Don Francisco se encontró con una Catedral «triste, porque eran los tiempos y porque los medios que había entonces no son los que yo cogí», por eso subraya que «Dios puso en mi mano una serie de personas que me ayudaron». Entre ellos, por ejemplo, el fundador de Mayoral, Rafael González de Gor, por el que pudo repararse uno de los dos órganos de la Catedral o la alcaldesa Celia Villalobos. «Había visto en Sevilla que la Catedral tenía escuela taller y pensé que por qué no podía tenerla Málaga. El Ayuntamiento me ayudó mucho a montarla».

Además, Unicaja arregló las campanas, Sevillana iluminó el Templo Mayor por dentro y por fuera y por supuesto, el deán fue un martillo pilón a la hora de alertar del estado de una Catedral con goteras. Don Francisco sigue confiando en que alguna vez, los malagueños puedan ver terminado el templo.

«Teníamos un proyecto con empresarios, ellos darían un dinero anual, poco a poco, para terminar la torre. Aquello se podía haber hecho», apunta.

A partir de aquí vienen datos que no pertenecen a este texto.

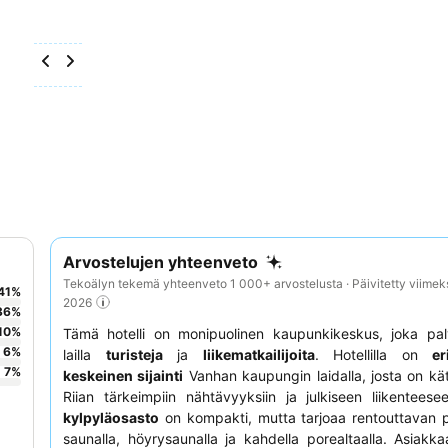
Arvostelujen yhteenveto
Tekoälyn tekemä yhteenveto 1 000+ arvostelusta · Päivitetty viimek
41
%
2026
36
%
10
%
Tämä hotelli on monipuolinen kaupunkikeskus, joka pal
6
%
lailla
turisteja
ja
liikematkailijoita
. Hotellilla on
er
7
%
keskeinen sijainti
Vanhan kaupungin laidalla, josta on k
Riian tärkeimpiin nähtävyyksiin ja julkiseen liikenteesee
kylpyläosasto
on kompakti, mutta tarjoaa rentouttavan 
saunalla, höyrysaunalla ja kahdella porealtaalla. Asiakk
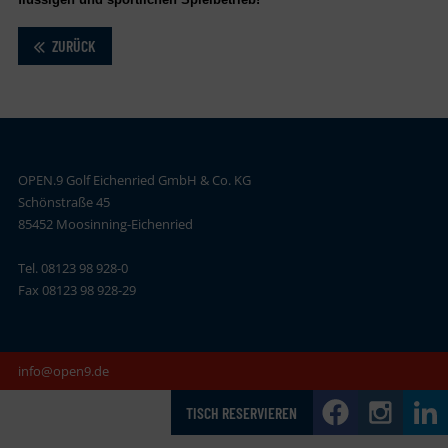
ZURÜCK
OPEN.9 Golf Eichenried GmbH & Co. KG
Schönstraße 45
85452 Moosinning-Eichenried
Tel. 08123 98 928-0
Fax 08123 98 928-29
info@open9.de
TISCH RESERVIEREN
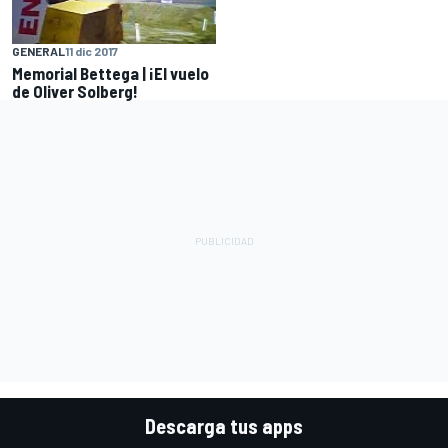
GENERAL
11 dic 2017
Memorial Bettega | ¡El vuelo
de Oliver Solberg!
Descarga tus apps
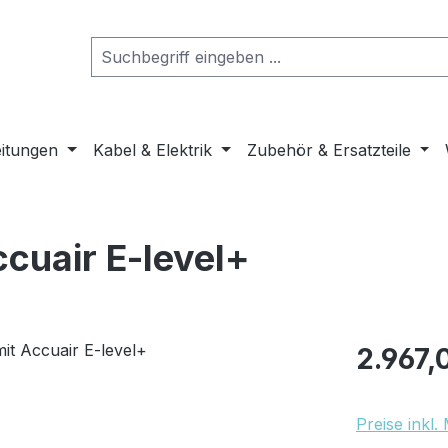
eitungen
Kabel & Elektrik
Zubehör & Ersatzteile
ccuair E-level+
Regulärer Pr
2.967,
Preise inkl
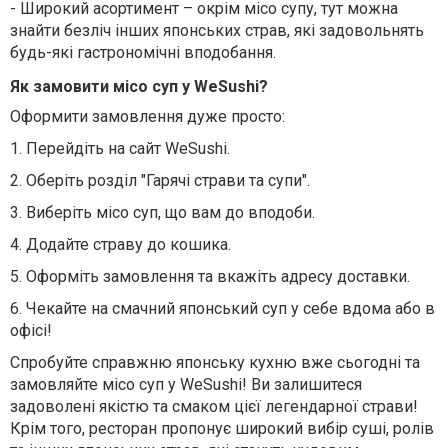
-
Широкий асортимент – окрім місо супу, тут можна
знайти безліч інших японських страв, які задовольнять
будь-які гастрономічні вподобання.
Як замовити місо суп у WeSushi?
Оформити замовлення дуже просто:
1.
Перейдіть на сайт WeSushi.
2.
Оберіть розділ "Гарячі страви та супи".
3.
Виберіть місо суп, що вам до вподоби.
4.
Додайте страву до кошика.
5.
Оформіть замовлення та вкажіть адресу доставки.
6.
Чекайте на смачний японський суп у себе вдома або в
офісі!
Спробуйте справжню японську кухню вже сьогодні та
замовляйте місо суп у WeSushi! Ви залишитеся
задоволені якістю та смаком цієї легендарної страви!
Крім того, ресторан пропонує широкий вибір суші, ролів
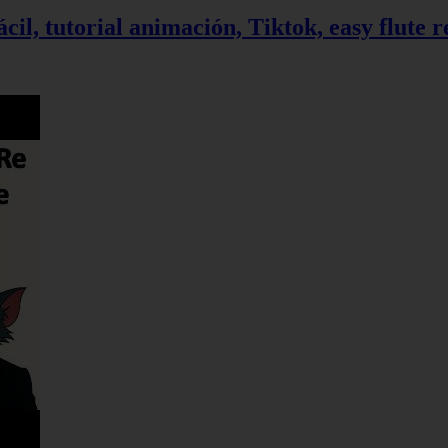
ácil, tutorial animación, Tiktok, easy flute 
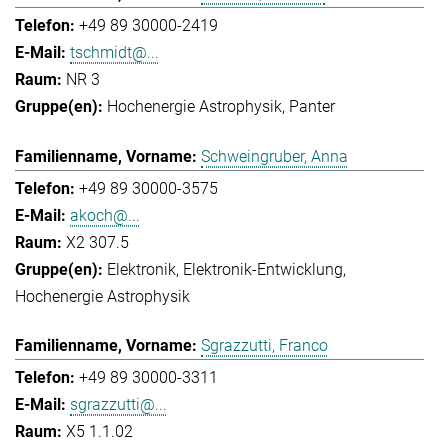
+49 89 30000-2419
tschmidt@...
NR 3
Hochenergie Astrophysik
Panter
Schweingruber, Anna
+49 89 30000-3575
akoch@...
X2 307.5
Elektronik
Elektronik-Entwicklung
Hochenergie Astrophysik
Sgrazzutti, Franco
+49 89 30000-3311
sgrazzutti@...
X5 1.1.02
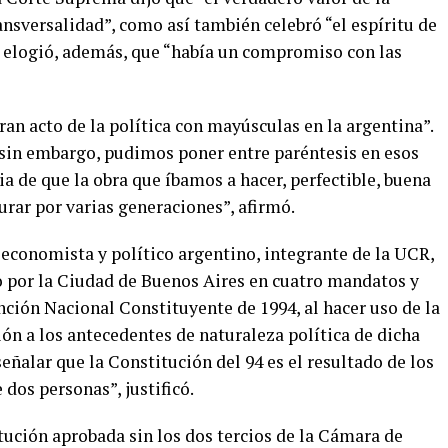
ransversalidad”, como así también celebró “el espíritu de
 elogió, además, que “había un compromiso con las
ran acto de la política con mayúsculas en la argentina”.
 sin embargo, pudimos poner entre paréntesis en esos
ia de que la obra que íbamos a hacer, perfectible, buena
urar por varias generaciones”, afirmó.
 economista y político argentino, integrante de la UCR,
por la Ciudad de Buenos Aires en cuatro mandatos y
nción Nacional Constituyente de 1994, al hacer uso de la
ión a los antecedentes de naturaleza política de dicha
eñalar que la Constitución del 94 es el resultado de los
 dos personas”, justificó.
tución aprobada sin los dos tercios de la Cámara de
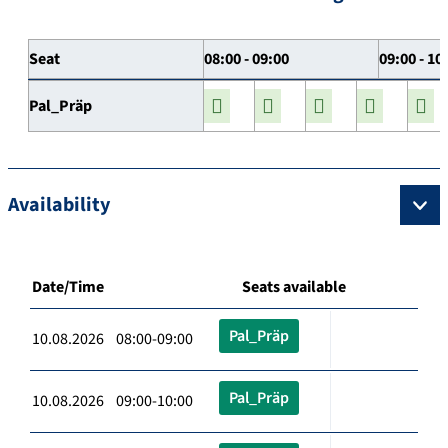
Seat
08:00 - 09:00
09:00 - 10
Pal_Präp
Availability
Date/Time
Seats available
Pal_Präp
10.08.2026 08:00-09:00
Pal_Präp
10.08.2026 09:00-10:00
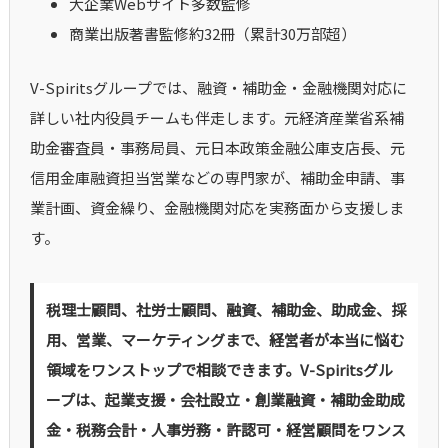
大企業Webサイト多数監修
商業出版著書監修約32冊（累計30万部超）
V-Spiritsグループでは、融資・補助金・金融機関対応に
詳しい社内役員チームも伴走します。元経済産業省系補
助金審査員・事務局員、元日本政策金融公庫支店長、元
信用金庫融資担当営業などの専門家が、補助金申請、事
業計画、資金繰り、金融機関対応を実務面から支援しま
す。
税理士顧問、社労士顧問、融資、補助金、助成金、採
用、営業、マーケティングまで、経営者が本当に悩む
領域をワンストップで相談できます。V-Spiritsグル
ープは、起業支援・会社設立・創業融資・補助金助成
金・税務会計・人事労務・許認可・経営顧問をワンス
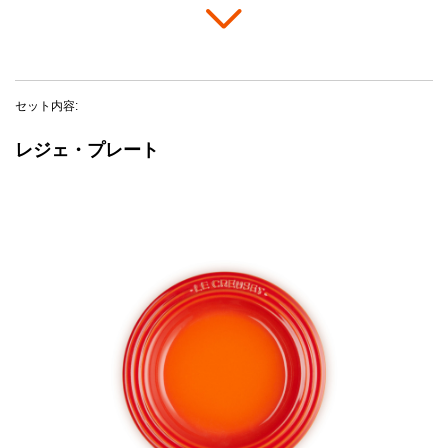
セット内容:
レジェ・プレート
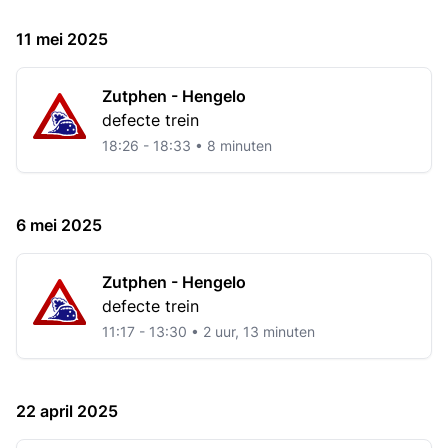
11 mei 2025
Zutphen - Hengelo
defecte trein
18:26 - 18:33 • 8 minuten
6 mei 2025
Zutphen - Hengelo
defecte trein
11:17 - 13:30 • 2 uur, 13 minuten
22 april 2025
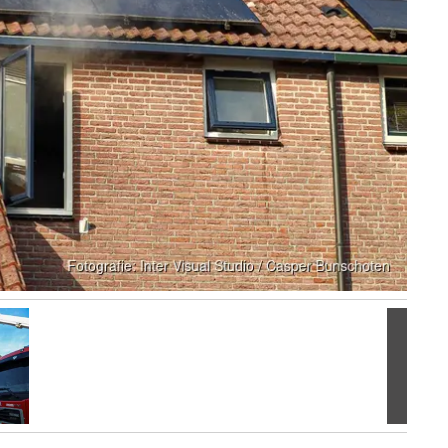
Volgen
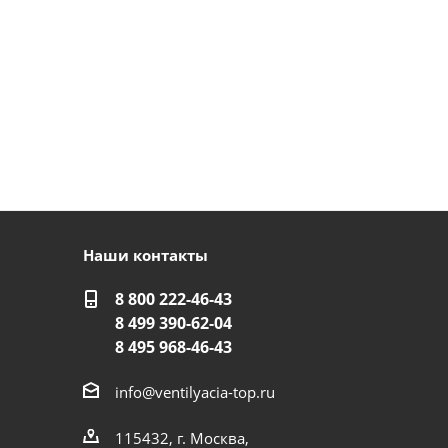
Наши контакты
8 800 222-46-43
8 499 390-62-04
8 495 968-46-43
info@ventilyacia-top.ru
115432, г. Москва,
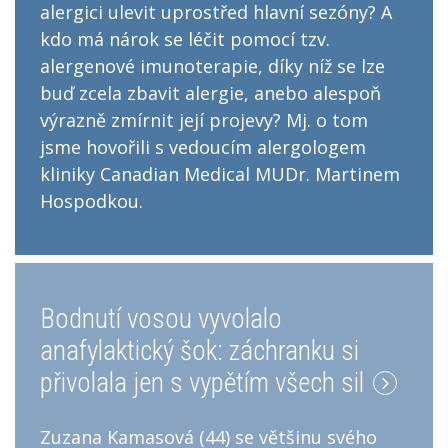
alergici ulevit uprostřed hlavní sezóny? A
kdo má nárok se léčit pomocí tzv.
alergenové imunoterapie, díky níž se lze
buď zcela zbavit alergie, anebo alespoň
výrazně zmírnit její projevy? Mj. o tom
jsme hovořili s vedoucím alergologem
kliniky Canadian Medical MUDr. Martinem
Hospodkou.
Bodnutí vosou vyvolalo
anafylaktický šok: záchranku si
přivolala jen s vypětím všech sil
Zuzana Kamasová (44) se většinu svého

En cuanto a que la Catedral tuviera un tejado para acabar por fin con las goteras, «la Junta no lo veía, convocó un concurso y se hizo lo que se hizo, para mí muy mal», subraya.

Las principales obras de mejora realizadas durante su etapa de deán están expuestas en el libro Templo y monumento. Actuaciones para su rehabilitación, de 2009, una obra de su autoría, editada por el Ayuntamiento de Málaga y la Academia de Bellas Artes de San Telmo, institución de la que es miembro desde 1998.

Pero la constancia y dedicación por salvaguardar el Patrimonio de Málaga no acabó con su importantísima labor en la Catedral de Málaga. También fue nombrado presidente de las fundaciones para preservar el Acueducto de San Telmo y el Hospital de Santo Tomás.

Con la obra hidráulica de tiempos de Molina Lario logró implicar al alcalde Francisco de la Torre y contó con la estrecha colaboración de Javier Aguilar, el guarda honorífico del acueducto, fallecido el año pasado.

En cuanto al Hospital de Santo Tomás, confiesa que no pudo hacer todo lo que quiso y confía en que algún día pueda tener el uso público que merece, «pero primero hay que reedificar todo el interior porque eso se cae».

Don Francisco vive con su hermana en Jardín de la Abadía, el barrio de Huelin que vio nacer y del que fue párroco. Al echar la vista atrás y hacer repaso a su vida, vuelve a aparecer la sonrisa en su rostro: «Yo estoy contento porque Dios me ha ayudado mucho en la vida. Es verdad que he trabajado, pero yo soy obra de Dios, sino yo ¿qué podía hacer?».

A los 86 años, sigue en activo con una salud y una memoria envidiables. Desde finales de 2011 la calle Deán García Mota, homenajea a este sacerdote luchador, feliz y con un talante especial.